- Official Film Poster
- Written by: Donald Martin
- Directed by: Peter Svatek
- Starring: Jason Gedrick Rhea Perlman Tyrone Benskin Michael Sarrazin Marianne Farley Cindy Sampson
- Music by: James Gelfand
- Countries of origin: Canada United States
- Original language: English

Production
- Producer: Michael Prupas
- Cinematography: Eric Cayla
- Editor: Stephanie Gregoire
- Running time: 90 minutes

Original release
- Network: Hallmark Channel
- Release: December 9, 2008

= The Christmas Choir =

The Christmas Choir is a 2008 American-Canadian made-for-television Christmas drama film written by Donald Martin and directed by Peter Svatek, and based upon a true story of a man who volunteered to work at a homeless shelter and started a choir with its residents. The film first aired on December 9, 2008 on Hallmark Channel. The film was Michael Sarrazin's final screen role. The film was inspired by the true story of Pierre Anthian and the Montreal Accueil Bonneau Choir.

==Plot==
Peter Brockman (Jason Gedrick) is a successful accountant and engaged to be married. Then, nineteen days before Christmas, his life is turned upside down when his fiancée Jill (Cindy Sampson) dumps him, telling him he is an emotionally detached workaholic. While drinking a soda at a lounge, he has a chance encounter with Bob (Tyrone Benskin), a blues pianist and singer, who is working there solely for tips. The two talk about their mutual love of music, and of Peter's childhood dream of becoming a musician. When Bob invites Peter to his house for dinner and a jam session, Peter is amazed by the musical abilities of the other occupants. Unbeknownst to him, the home is actually a shelter for homeless people. He eventually meets the woman who runs the shelter, a caring, but also tough and straight-talking nun, Sister Agatha (Rhea Perlman). He decides the best way he can help the shelter and its members create income and opportunities is to organize some of the men into a choir.

The choir improves, becoming more proficient each day. Meanwhile, Peter and the other members go through their own personal problems, problems that create obstacles to the choir's success. But they succeed, with the men growing emotionally and coping far better with their problems because of the self-respect and dignity they gain from being part of the choir. Their interdependence in the choir also leads them to helping one another in life as well. Eventually the choir becomes truly wonderful, and successful. They begin by performing in the subway, but soon are giving real concerts as well. Peter also meets Marilyn, a woman who helps him grow into a far better man.

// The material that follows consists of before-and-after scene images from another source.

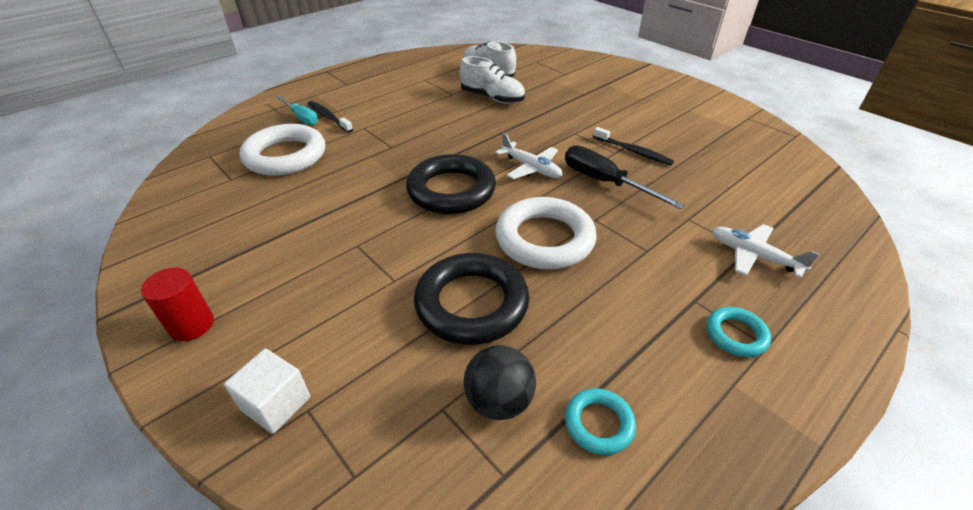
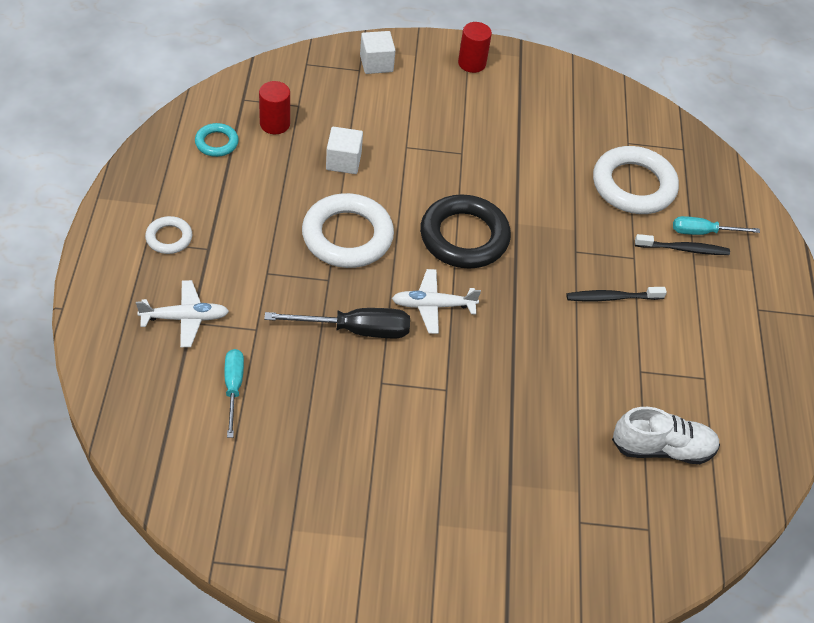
camera: 130 degrees right, 10 degrees up
(471, 303) = (343, 161): black ring -> white cube
(492, 98) = (592, 394): white shoe -> none
(499, 401) = (274, 124): black ball -> red cylinder
(633, 151) = (365, 397): black toothbrush -> black toothbrush (612, 298)
(733, 196) = (233, 388): none -> turquoise screwdriver
(736, 335) = (169, 238): turquoise ring -> white ring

As mentioned above, the movie is based on a true story, the story of the Montreal Accueil Bonneau Choir (also known as the Montreal Homeless Choir), and its founder and director Pierre Anthian. Just one example of how this choir has transformed the lives of its members is the story of Nicolas “Colas” Allaire. When he joined the choir he was in his 60s. Colas was raised in an orphanage until age 17. With no formal education and no family, friends, or money, he was never able to find work. In winter he made snow caves to keep from freezing to death. Sometimes he committed crimes just to be put in jail so he would have food to eat every day. Since joining the choir, he says, “my life has been paradise. I have made friends, and I have started to support myself. I now have a small apartment, and I am happy.”

The choir is described as having achieved significant recognition, producing six CDs, touring internationally, and influencing audiences across regions.

==Reception==
Of its 2009 DVD release, Movie2Movie wrote that the film deals with real people and their very real problems. They also say that at first glance the film can seem like just another holiday film, most of which have little substance, but that it really should not be lumped in with these typical Christmas movies. It is a much better film than that; it has real strength due to its being based upon real events.

The film won the Epiphany Prize for Inspiring Television at the 2009 Movieguide Awards.

==Release==
The film had its release on DVD in December 2009 in the Netherlands. It was released in 2011 on DVD in Sweden as Julkören.